---------- TASK MATERIAL ----------
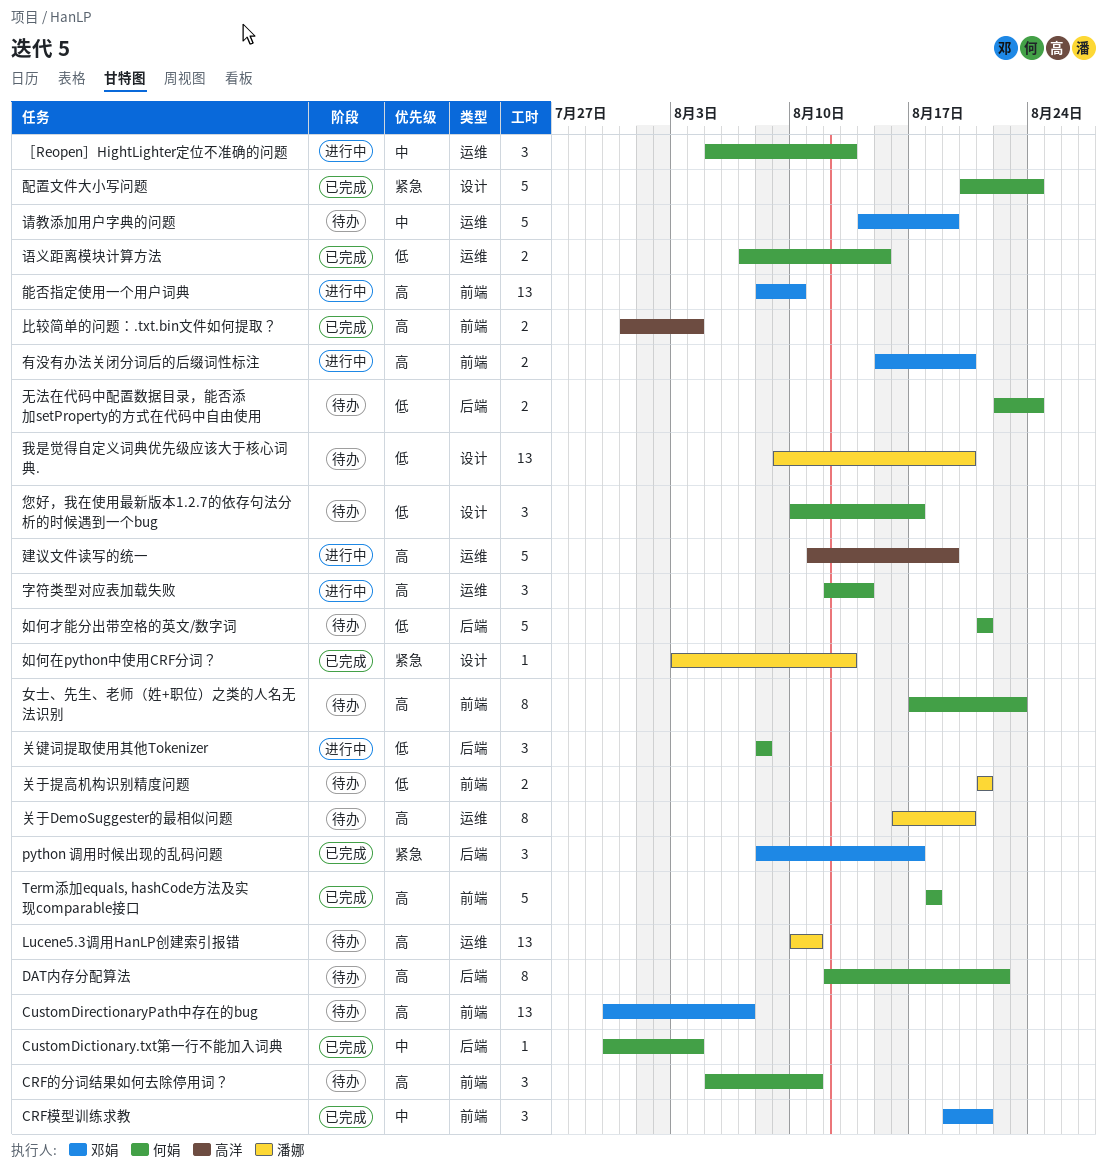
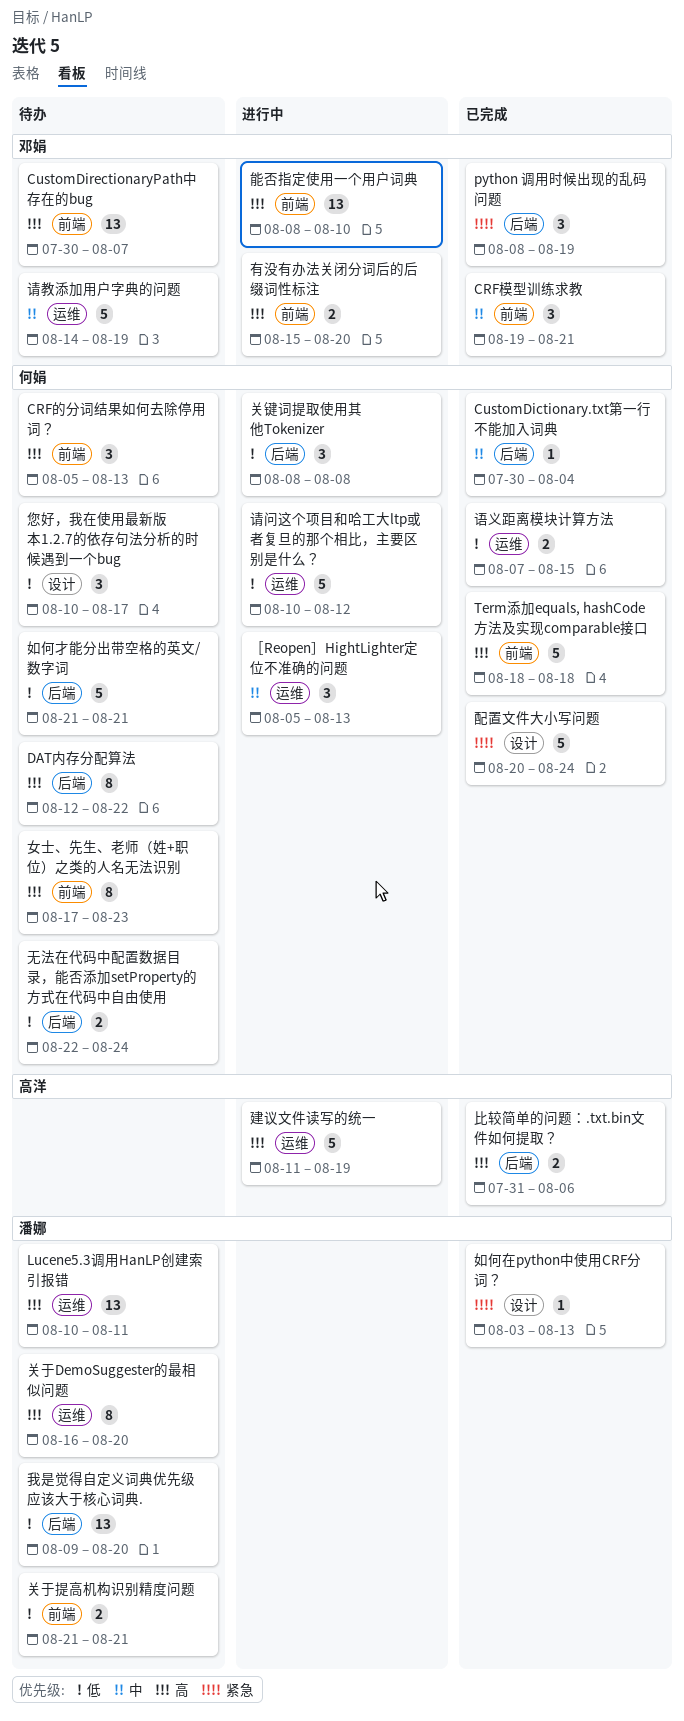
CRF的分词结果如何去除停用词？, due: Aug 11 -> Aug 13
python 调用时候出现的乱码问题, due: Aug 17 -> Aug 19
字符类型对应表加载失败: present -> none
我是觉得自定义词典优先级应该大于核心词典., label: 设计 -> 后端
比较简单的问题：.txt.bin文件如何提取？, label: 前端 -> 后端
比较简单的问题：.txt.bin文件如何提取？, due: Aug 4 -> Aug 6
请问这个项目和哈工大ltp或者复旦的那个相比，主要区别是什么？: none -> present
----------
---------- TASK MATERIAL ----------
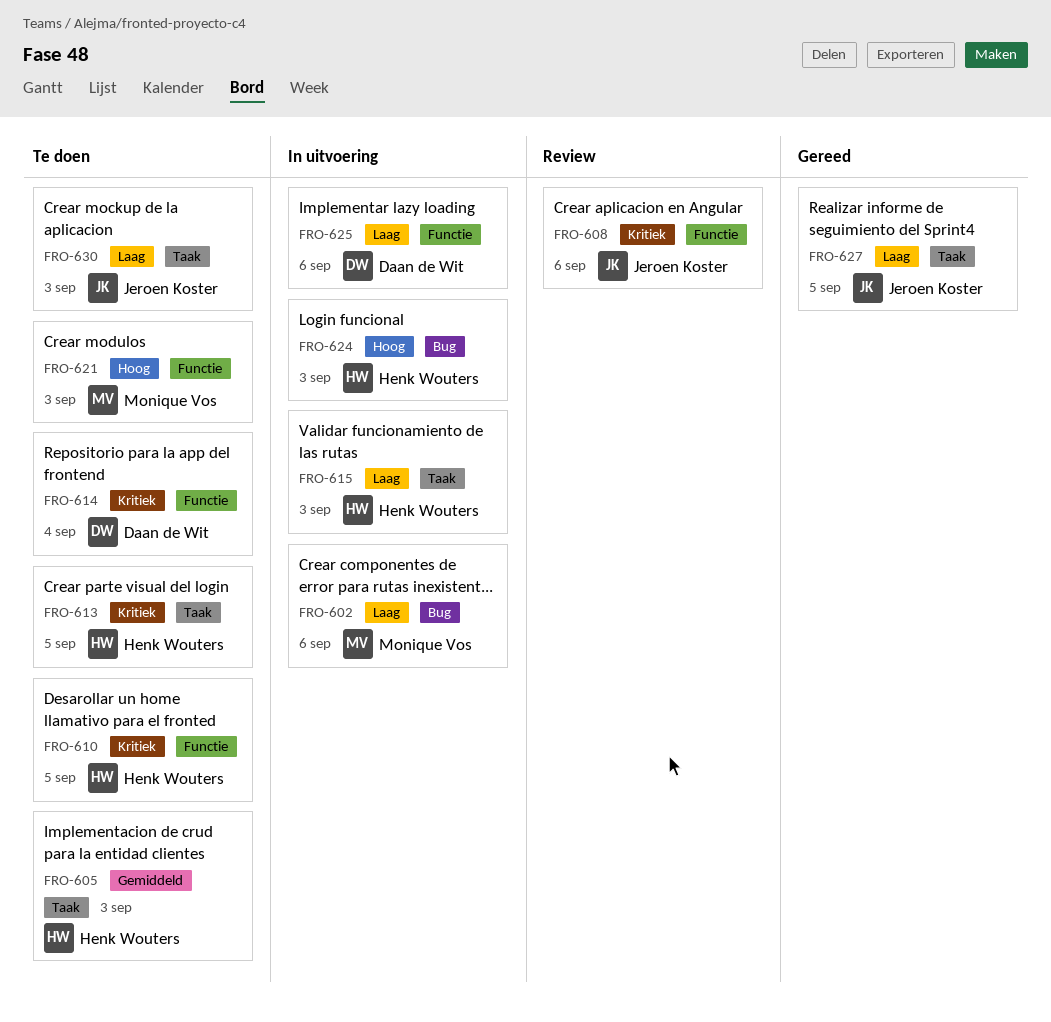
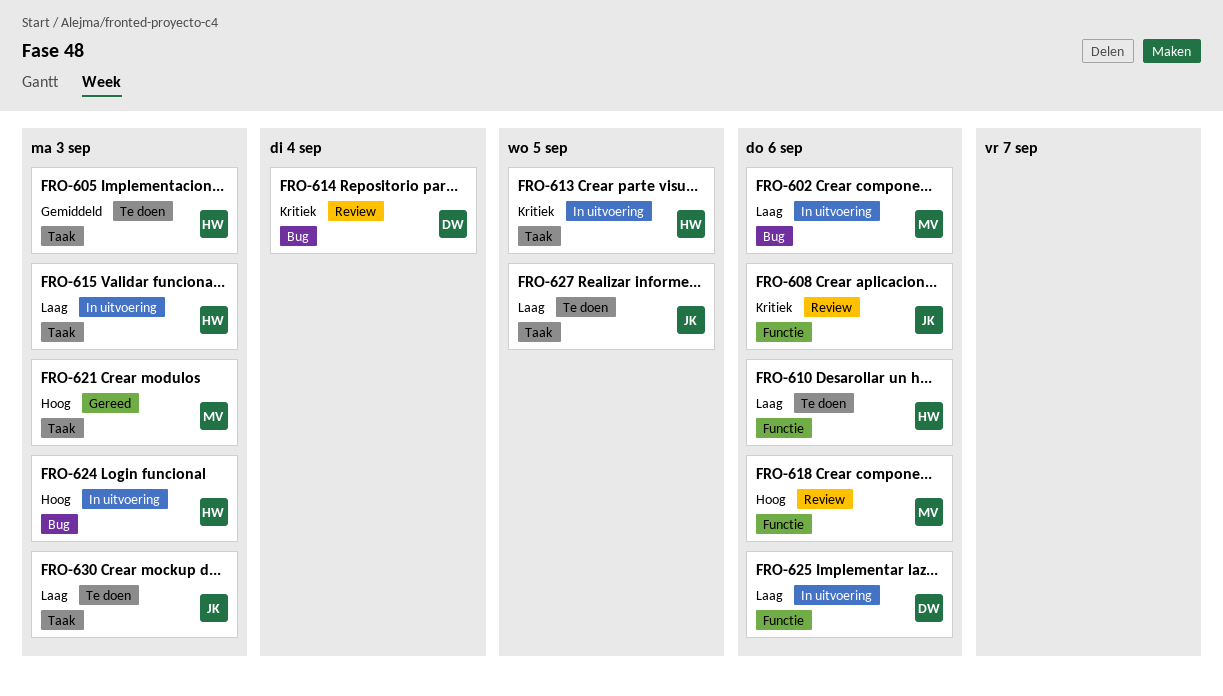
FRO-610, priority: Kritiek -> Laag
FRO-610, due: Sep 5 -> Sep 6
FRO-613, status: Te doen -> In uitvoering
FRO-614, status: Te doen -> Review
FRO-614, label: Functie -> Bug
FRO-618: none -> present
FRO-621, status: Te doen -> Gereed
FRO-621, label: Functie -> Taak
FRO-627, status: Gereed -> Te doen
----------
# EXERCISE DIRECTIONS
In the listing above, transcribe exactly everything from the line containing "我是觉得自定义词典优先级应该大于核心词典., label: 设计 -> 后端" down to the line containing "请问这个项目和哈工大ltp或者复旦的那个相比，主要区别是什么？: none ->", including both and nothing more.

# COMPLETED EXERCISE
我是觉得自定义词典优先级应该大于核心词典., label: 设计 -> 后端
比较简单的问题：.txt.bin文件如何提取？, label: 前端 -> 后端
比较简单的问题：.txt.bin文件如何提取？, due: Aug 4 -> Aug 6
请问这个项目和哈工大ltp或者复旦的那个相比，主要区别是什么？: none -> present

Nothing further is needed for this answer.